Here it is! The secret bridge! Now, as Alice Cooper said in that one video, let me explain!!!

This photo was taken from the sidewalk of the 6th Street freeway. The secret bridge is in the foreground, with Mill Creek passing under the arch. As of 2004, the span can be accessed by going west on the eerie part of Mehring Way past the NO OUTLET sign. As I got close to the low-lying bridge from that approach I found people driving construction equipment around, and I didn't want to risk their wrath by trying to cross their bridge.

The bridge really is secret. Every new map I've seen omits it or clutters it so badly you can't find it. Even the USGS topo map doesn't show Mehring connecting with the bridge and makes it ambiguous whether the bridge is road or rail - though in fact the bridge has both a road and a rail track. I surmised that the bridge might exist by looking at new aerial photos and old maps. A map from the 1910s seems to mark the bridge as 6th Street, but the bridge is dated 1918. (It's hard to say for sure if this was 6th, because the map implies that the road and railroad used separate bridges that were very close to each other.) Why I did not detect the bridge on previous visits to the area is unknown.

These questions remain: Does the bridge connect to roads on the other side, making it physically possible for cars to use it as a thru route? And if it is physically possible, is it legal? Is there a big Allowed Cloud that bars the public from using it without the threat of ruinous criminal sanctions from the Far Right?

And why is the bridge such a big secret?




The above picture is on the other side of Mill Creek. This is along Evans Street near River Road, as seen from the top of the rusted staircase that descends from the Waldvogel Viaduct (which carries the 6th Street freeway). At the bottom of these steps, there's a little-used, narrow road that runs east off Evans, barely under the north side of the freeway bridge. This road doesn't even have any signs telling you what it is, but I went down there, and after about a block it curved to the right just a bit, and I saw the now-familiar sight of construction equipment being driven there. This was probably the other side of what I had seen earlier, meaning that the secret bridge does indeed connect thru routes on both sides of the creek, although it may not be open to the public. But I'm not certain of this, and from an aerial photo it appears the west approach of the secret bridge may just be a dead end that trails off into the railroad tracks south of River Road.

In any event a Cincinnati secret is exposed once and for all.
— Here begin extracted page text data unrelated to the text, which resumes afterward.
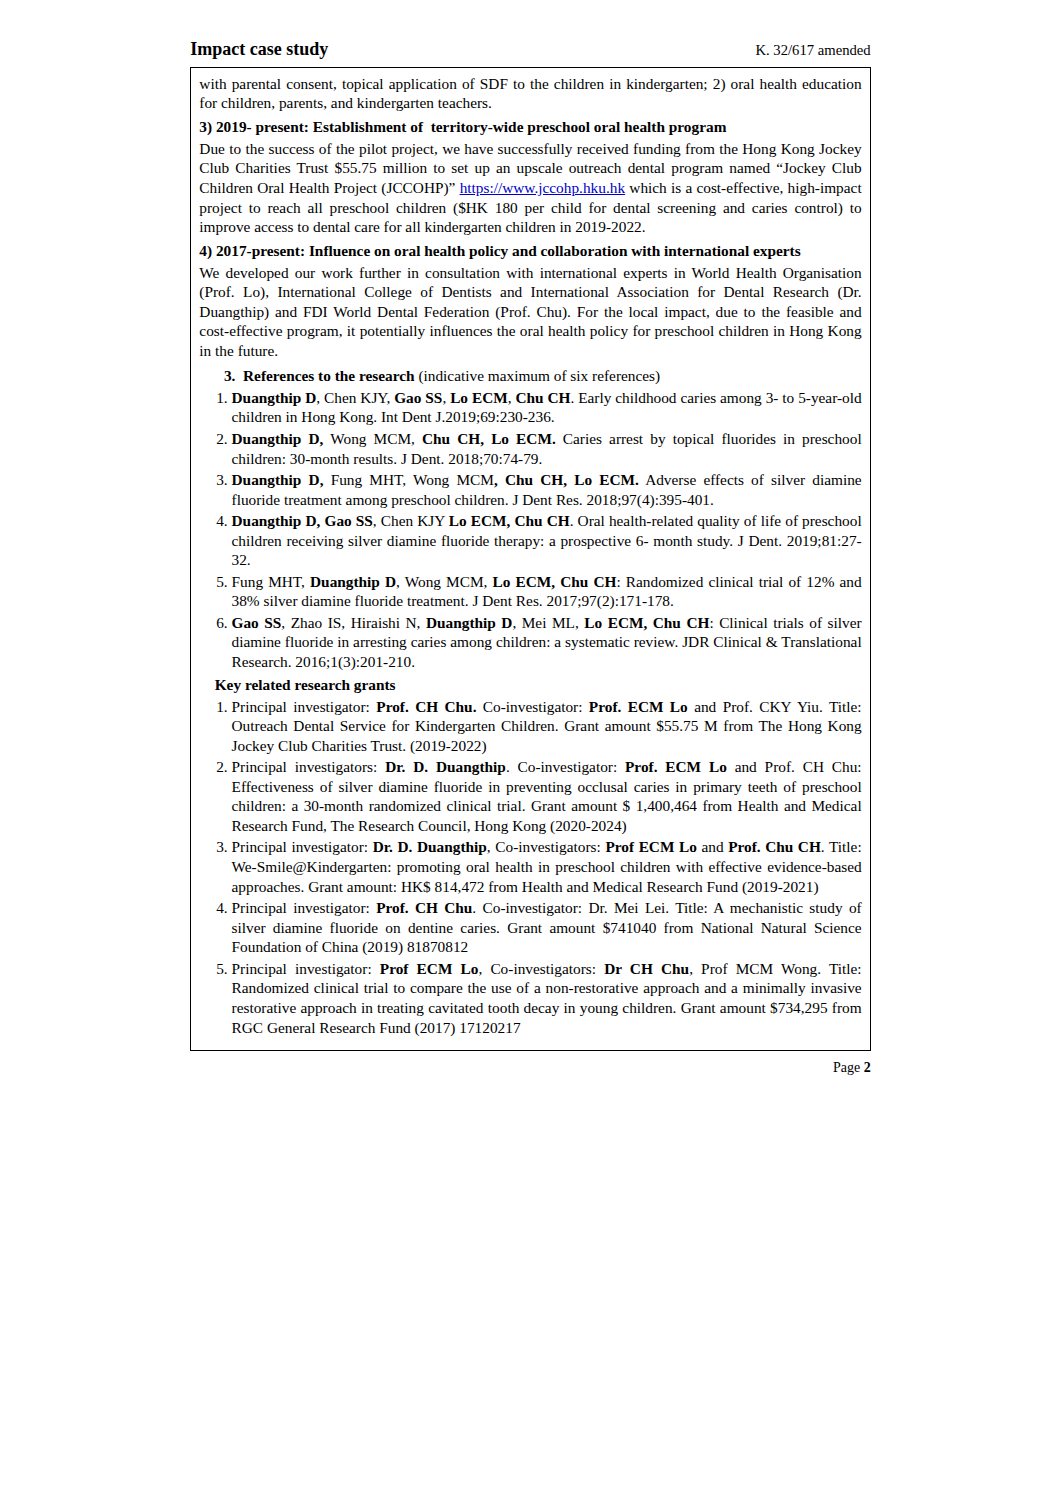Impact case study
K. 32/617 amended
with parental consent, topical application of SDF to the children in kindergarten; 2) oral health education for children, parents, and kindergarten teachers.
3) 2019- present: Establishment of territory-wide preschool oral health program
Due to the success of the pilot project, we have successfully received funding from the Hong Kong Jockey Club Charities Trust $55.75 million to set up an upscale outreach dental program named “Jockey Club Children Oral Health Project (JCCOHP)” https://www.jccohp.hku.hk which is a cost-effective, high-impact project to reach all preschool children ($HK 180 per child for dental screening and caries control) to improve access to dental care for all kindergarten children in 2019-2022.
4) 2017-present: Influence on oral health policy and collaboration with international experts
We developed our work further in consultation with international experts in World Health Organisation (Prof. Lo), International College of Dentists and International Association for Dental Research (Dr. Duangthip) and FDI World Dental Federation (Prof. Chu). For the local impact, due to the feasible and cost-effective program, it potentially influences the oral health policy for preschool children in Hong Kong in the future.
3. References to the research (indicative maximum of six references)
Duangthip D, Chen KJY, Gao SS, Lo ECM, Chu CH. Early childhood caries among 3- to 5-year-old children in Hong Kong. Int Dent J.2019;69:230-236.
Duangthip D, Wong MCM, Chu CH, Lo ECM. Caries arrest by topical fluorides in preschool children: 30-month results. J Dent. 2018;70:74-79.
Duangthip D, Fung MHT, Wong MCM, Chu CH, Lo ECM. Adverse effects of silver diamine fluoride treatment among preschool children. J Dent Res. 2018;97(4):395-401.
Duangthip D, Gao SS, Chen KJY Lo ECM, Chu CH. Oral health-related quality of life of preschool children receiving silver diamine fluoride therapy: a prospective 6- month study. J Dent. 2019;81:27-32.
Fung MHT, Duangthip D, Wong MCM, Lo ECM, Chu CH: Randomized clinical trial of 12% and 38% silver diamine fluoride treatment. J Dent Res. 2017;97(2):171-178.
Gao SS, Zhao IS, Hiraishi N, Duangthip D, Mei ML, Lo ECM, Chu CH: Clinical trials of silver diamine fluoride in arresting caries among children: a systematic review. JDR Clinical & Translational Research. 2016;1(3):201-210.
Key related research grants
Principal investigator: Prof. CH Chu. Co-investigator: Prof. ECM Lo and Prof. CKY Yiu. Title: Outreach Dental Service for Kindergarten Children. Grant amount $55.75 M from The Hong Kong Jockey Club Charities Trust. (2019-2022)
Principal investigators: Dr. D. Duangthip. Co-investigator: Prof. ECM Lo and Prof. CH Chu: Effectiveness of silver diamine fluoride in preventing occlusal caries in primary teeth of preschool children: a 30-month randomized clinical trial. Grant amount $ 1,400,464 from Health and Medical Research Fund, The Research Council, Hong Kong (2020-2024)
Principal investigator: Dr. D. Duangthip, Co-investigators: Prof ECM Lo and Prof. Chu CH. Title: We-Smile@Kindergarten: promoting oral health in preschool children with effective evidence-based approaches. Grant amount: HK$ 814,472 from Health and Medical Research Fund (2019-2021)
Principal investigator: Prof. CH Chu. Co-investigator: Dr. Mei Lei. Title: A mechanistic study of silver diamine fluoride on dentine caries. Grant amount $741040 from National Natural Science Foundation of China (2019) 81870812
Principal investigator: Prof ECM Lo, Co-investigators: Dr CH Chu, Prof MCM Wong. Title: Randomized clinical trial to compare the use of a non-restorative approach and a minimally invasive restorative approach in treating cavitated tooth decay in young children. Grant amount $734,295 from RGC General Research Fund (2017) 17120217
Page 2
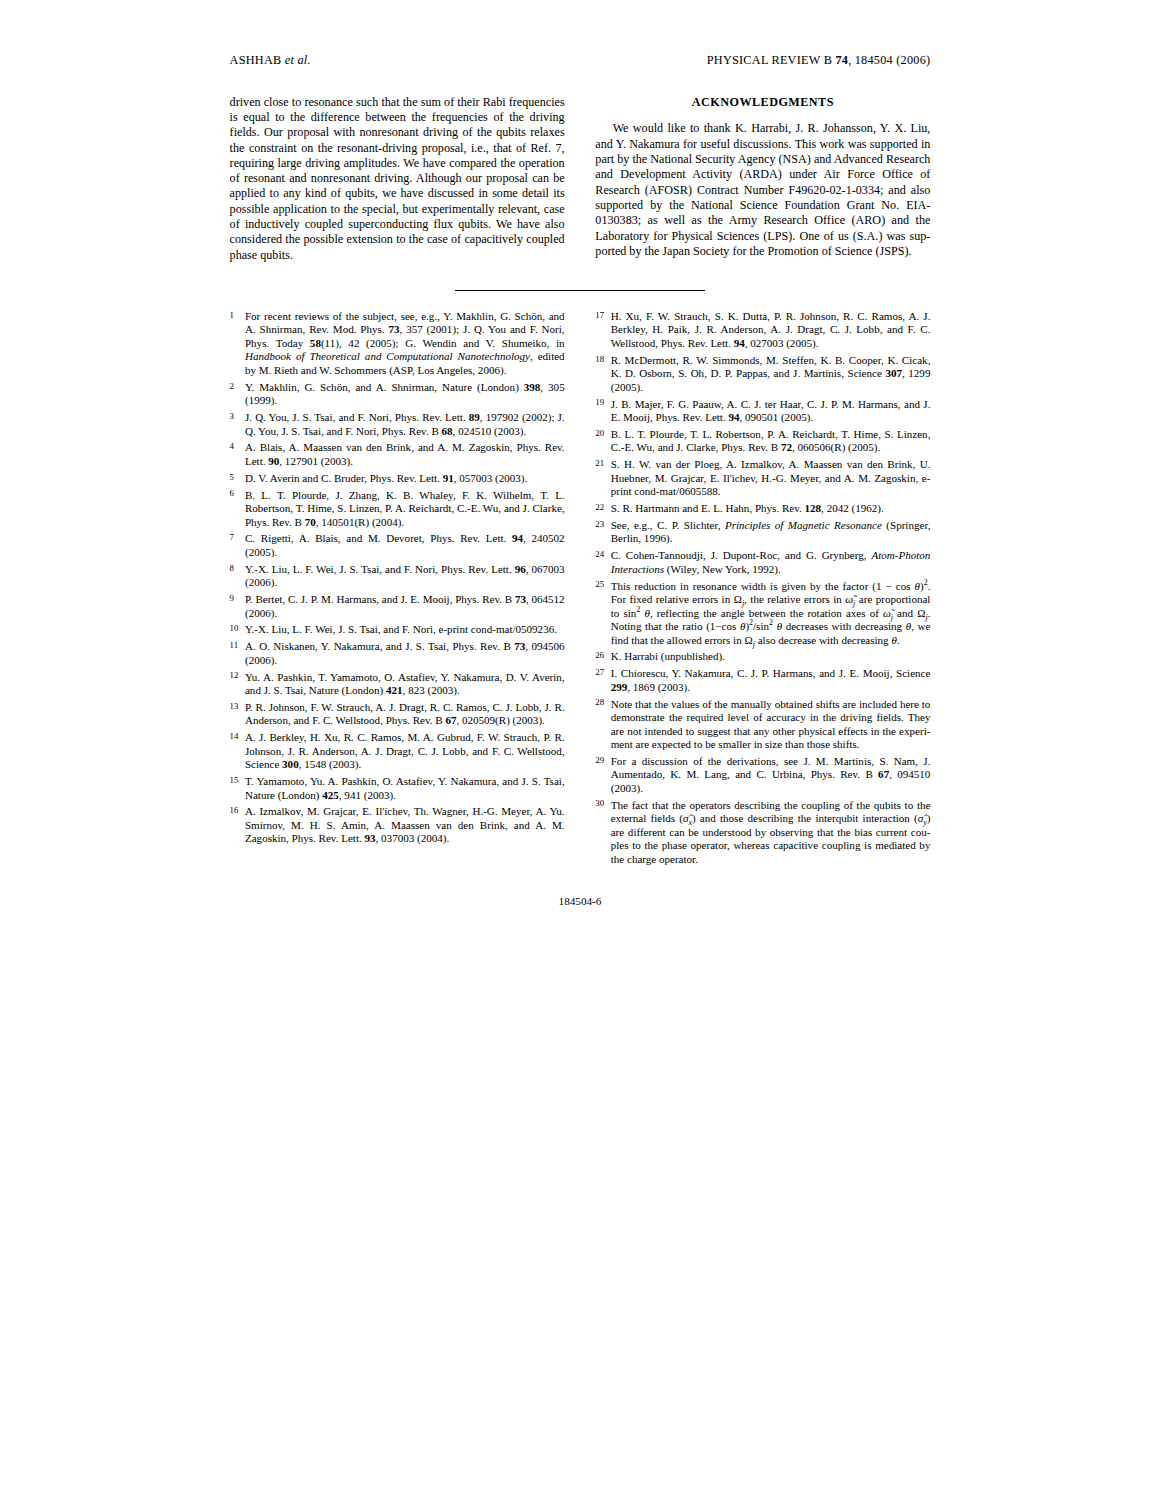ASHHAB et al.
PHYSICAL REVIEW B 74, 184504 (2006)
driven close to resonance such that the sum of their Rabi frequencies is equal to the difference between the frequencies of the driving fields. Our proposal with nonresonant driving of the qubits relaxes the constraint on the resonant-driving proposal, i.e., that of Ref. 7, requiring large driving amplitudes. We have compared the operation of resonant and nonresonant driving. Although our proposal can be applied to any kind of qubits, we have discussed in some detail its possible application to the special, but experimentally relevant, case of inductively coupled superconducting flux qubits. We have also considered the possible extension to the case of capacitively coupled phase qubits.
Acknowledgments
We would like to thank K. Harrabi, J. R. Johansson, Y. X. Liu, and Y. Nakamura for useful discussions. This work was supported in part by the National Security Agency (NSA) and Advanced Research and Development Activity (ARDA) under Air Force Office of Research (AFOSR) Contract Number F49620-02-1-0334; and also supported by the National Science Foundation Grant No. EIA-0130383; as well as the Army Research Office (ARO) and the Laboratory for Physical Sciences (LPS). One of us (S.A.) was supported by the Japan Society for the Promotion of Science (JSPS).
1 For recent reviews of the subject, see, e.g., Y. Makhlin, G. Schön, and A. Shnirman, Rev. Mod. Phys. 73, 357 (2001); J. Q. You and F. Nori, Phys. Today 58(11), 42 (2005); G. Wendin and V. Shumeiko, in Handbook of Theoretical and Computational Nanotechnology, edited by M. Rieth and W. Schommers (ASP, Los Angeles, 2006).
2 Y. Makhlin, G. Schön, and A. Shnirman, Nature (London) 398, 305 (1999).
3 J. Q. You, J. S. Tsai, and F. Nori, Phys. Rev. Lett. 89, 197902 (2002); J. Q. You, J. S. Tsai, and F. Nori, Phys. Rev. B 68, 024510 (2003).
4 A. Blais, A. Maassen van den Brink, and A. M. Zagoskin, Phys. Rev. Lett. 90, 127901 (2003).
5 D. V. Averin and C. Bruder, Phys. Rev. Lett. 91, 057003 (2003).
6 B. L. T. Plourde, J. Zhang, K. B. Whaley, F. K. Wilhelm, T. L. Robertson, T. Hime, S. Linzen, P. A. Reichardt, C.-E. Wu, and J. Clarke, Phys. Rev. B 70, 140501(R) (2004).
7 C. Rigetti, A. Blais, and M. Devoret, Phys. Rev. Lett. 94, 240502 (2005).
8 Y.-X. Liu, L. F. Wei, J. S. Tsai, and F. Nori, Phys. Rev. Lett. 96, 067003 (2006).
9 P. Bertet, C. J. P. M. Harmans, and J. E. Mooij, Phys. Rev. B 73, 064512 (2006).
10 Y.-X. Liu, L. F. Wei, J. S. Tsai, and F. Nori, e-print cond-mat/0509236.
11 A. O. Niskanen, Y. Nakamura, and J. S. Tsai, Phys. Rev. B 73, 094506 (2006).
12 Yu. A. Pashkin, T. Yamamoto, O. Astafiev, Y. Nakamura, D. V. Averin, and J. S. Tsai, Nature (London) 421, 823 (2003).
13 P. R. Johnson, F. W. Strauch, A. J. Dragt, R. C. Ramos, C. J. Lobb, J. R. Anderson, and F. C. Wellstood, Phys. Rev. B 67, 020509(R) (2003).
14 A. J. Berkley, H. Xu, R. C. Ramos, M. A. Gubrud, F. W. Strauch, P. R. Johnson, J. R. Anderson, A. J. Dragt, C. J. Lobb, and F. C. Wellstood, Science 300, 1548 (2003).
15 T. Yamamoto, Yu. A. Pashkin, O. Astafiev, Y. Nakamura, and J. S. Tsai, Nature (London) 425, 941 (2003).
16 A. Izmalkov, M. Grajcar, E. Il'ichev, Th. Wagner, H.-G. Meyer, A. Yu. Smirnov, M. H. S. Amin, A. Maassen van den Brink, and A. M. Zagoskin, Phys. Rev. Lett. 93, 037003 (2004).
17 H. Xu, F. W. Strauch, S. K. Dutta, P. R. Johnson, R. C. Ramos, A. J. Berkley, H. Paik, J. R. Anderson, A. J. Dragt, C. J. Lobb, and F. C. Wellstood, Phys. Rev. Lett. 94, 027003 (2005).
18 R. McDermott, R. W. Simmonds, M. Steffen, K. B. Cooper, K. Cicak, K. D. Osborn, S. Oh, D. P. Pappas, and J. Martinis, Science 307, 1299 (2005).
19 J. B. Majer, F. G. Paauw, A. C. J. ter Haar, C. J. P. M. Harmans, and J. E. Mooij, Phys. Rev. Lett. 94, 090501 (2005).
20 B. L. T. Plourde, T. L. Robertson, P. A. Reichardt, T. Hime, S. Linzen, C.-E. Wu, and J. Clarke, Phys. Rev. B 72, 060506(R) (2005).
21 S. H. W. van der Ploeg, A. Izmalkov, A. Maassen van den Brink, U. Huebner, M. Grajcar, E. Il'ichev, H.-G. Meyer, and A. M. Zagoskin, e-print cond-mat/0605588.
22 S. R. Hartmann and E. L. Hahn, Phys. Rev. 128, 2042 (1962).
23 See, e.g., C. P. Slichter, Principles of Magnetic Resonance (Springer, Berlin, 1996).
24 C. Cohen-Tannoudji, J. Dupont-Roc, and G. Grynberg, Atom-Photon Interactions (Wiley, New York, 1992).
25 This reduction in resonance width is given by the factor (1 − cos θ)2. For fixed relative errors in Ωj, the relative errors in ω̃j are proportional to sin2 θ, reflecting the angle between the rotation axes of ω̃j and Ωj. Noting that the ratio (1−cos θ)2/sin2 θ decreases with decreasing θ, we find that the allowed errors in Ωj also decrease with decreasing θ.
26 K. Harrabi (unpublished).
27 I. Chiorescu, Y. Nakamura, C. J. P. Harmans, and J. E. Mooij, Science 299, 1869 (2003).
28 Note that the values of the manually obtained shifts are included here to demonstrate the required level of accuracy in the driving fields. They are not intended to suggest that any other physical effects in the experiment are expected to be smaller in size than those shifts.
29 For a discussion of the derivations, see J. M. Martinis, S. Nam, J. Aumentado, K. M. Lang, and C. Urbina, Phys. Rev. B 67, 094510 (2003).
30 The fact that the operators describing the coupling of the qubits to the external fields (σ̂x) and those describing the interqubit interaction (σ̂y) are different can be understood by observing that the bias current couples to the phase operator, whereas capacitive coupling is mediated by the charge operator.
184504-6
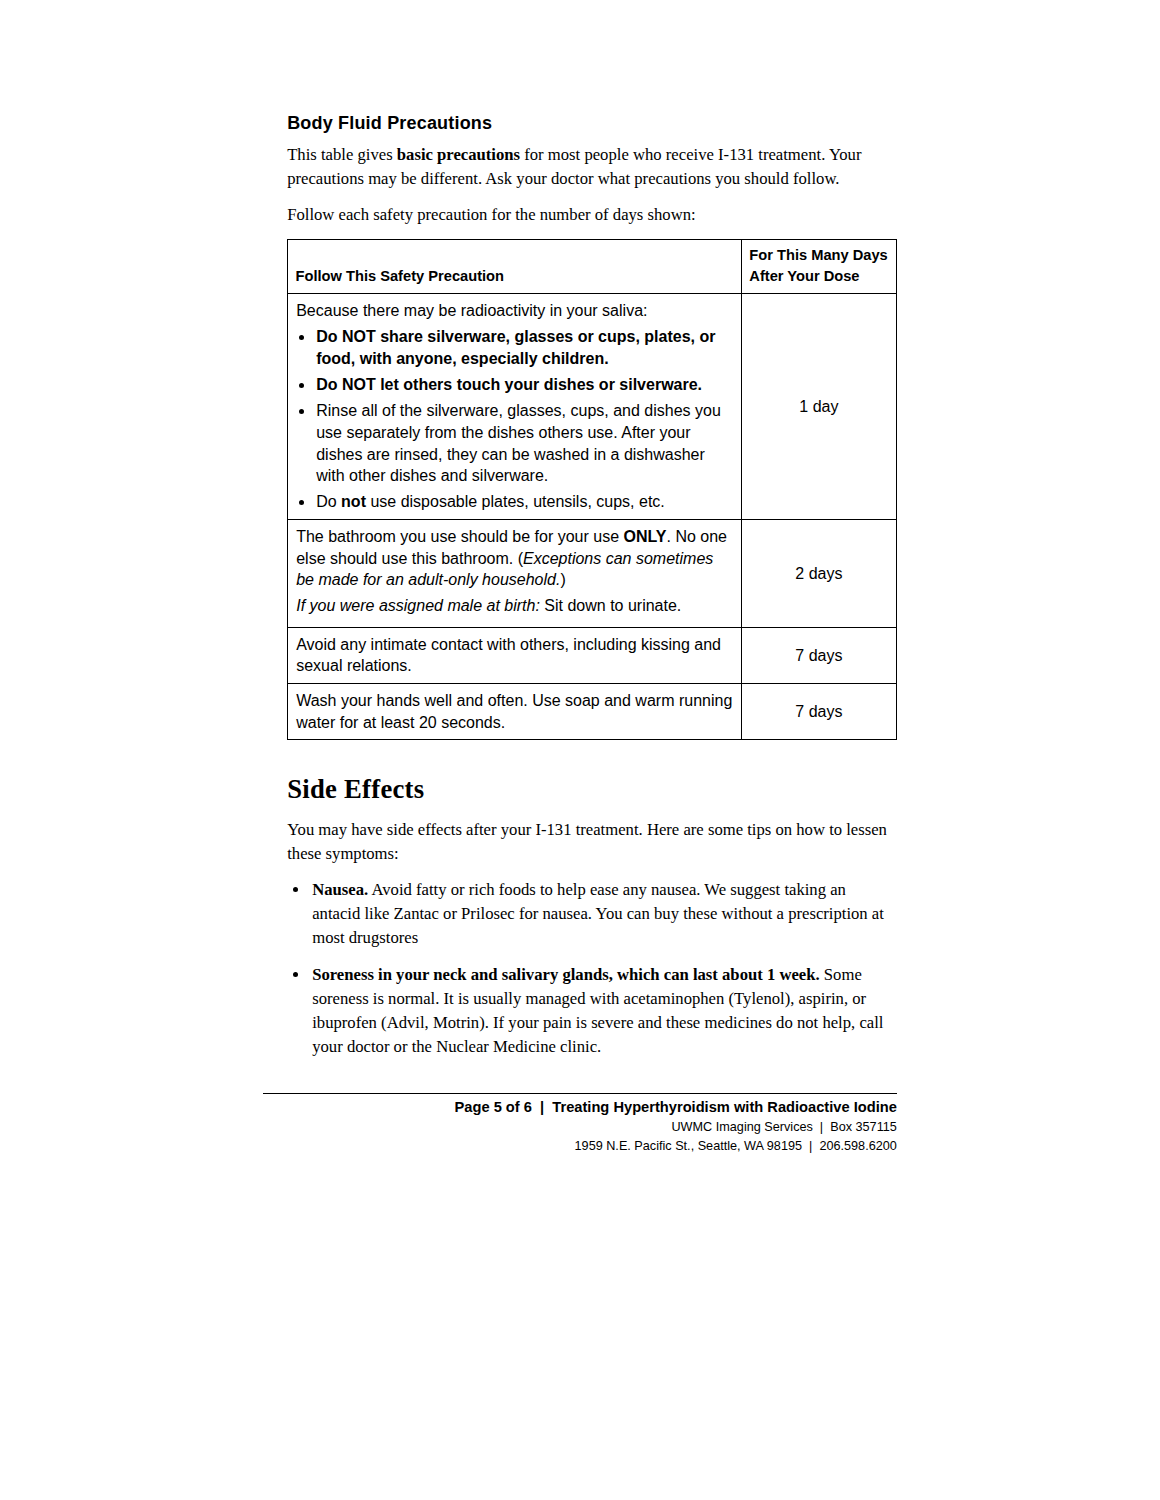Body Fluid Precautions
This table gives basic precautions for most people who receive I-131 treatment. Your precautions may be different. Ask your doctor what precautions you should follow.
Follow each safety precaution for the number of days shown:
| Follow This Safety Precaution | For This Many Days After Your Dose |
| --- | --- |
| Because there may be radioactivity in your saliva: Do NOT share silverware, glasses or cups, plates, or food, with anyone, especially children. Do NOT let others touch your dishes or silverware. Rinse all of the silverware, glasses, cups, and dishes you use separately from the dishes others use. After your dishes are rinsed, they can be washed in a dishwasher with other dishes and silverware. Do not use disposable plates, utensils, cups, etc. | 1 day |
| The bathroom you use should be for your use ONLY . No one else should use this bathroom. ( Exceptions can sometimes be made for an adult-only household. ) If you were assigned male at birth: Sit down to urinate. | 2 days |
| Avoid any intimate contact with others, including kissing and sexual relations. | 7 days |
| Wash your hands well and often. Use soap and warm running water for at least 20 seconds. | 7 days |
Side Effects
You may have side effects after your I-131 treatment. Here are some tips on how to lessen these symptoms:
Nausea. Avoid fatty or rich foods to help ease any nausea. We suggest taking an antacid like Zantac or Prilosec for nausea. You can buy these without a prescription at most drugstores
Soreness in your neck and salivary glands, which can last about 1 week. Some soreness is normal. It is usually managed with acetaminophen (Tylenol), aspirin, or ibuprofen (Advil, Motrin). If your pain is severe and these medicines do not help, call your doctor or the Nuclear Medicine clinic.
Page 5 of 6 | Treating Hyperthyroidism with Radioactive Iodine
UWMC Imaging Services | Box 357115
1959 N.E. Pacific St., Seattle, WA 98195 | 206.598.6200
Why they keep this bridge a secret is as much of a mystery as the bridge itself.




A distant view of the 8th Street Viaduct. "Viaduct" is a funny word. Not as funny as "ruin" but probably funnier than "luncheon."




The polluted Mill Creek. The creek is passing through what looks to be both a building and a dam, but we've been told that this structure is a flood barrier. Mill Creek has a wide floodplain, so when the Ohio River floods (i.e., often) the barrier blocks the creek to keep it from backing up. The barrier features pumps that drain Mill Creek. The rail bridge to Ludlow, KY, is in the background at left.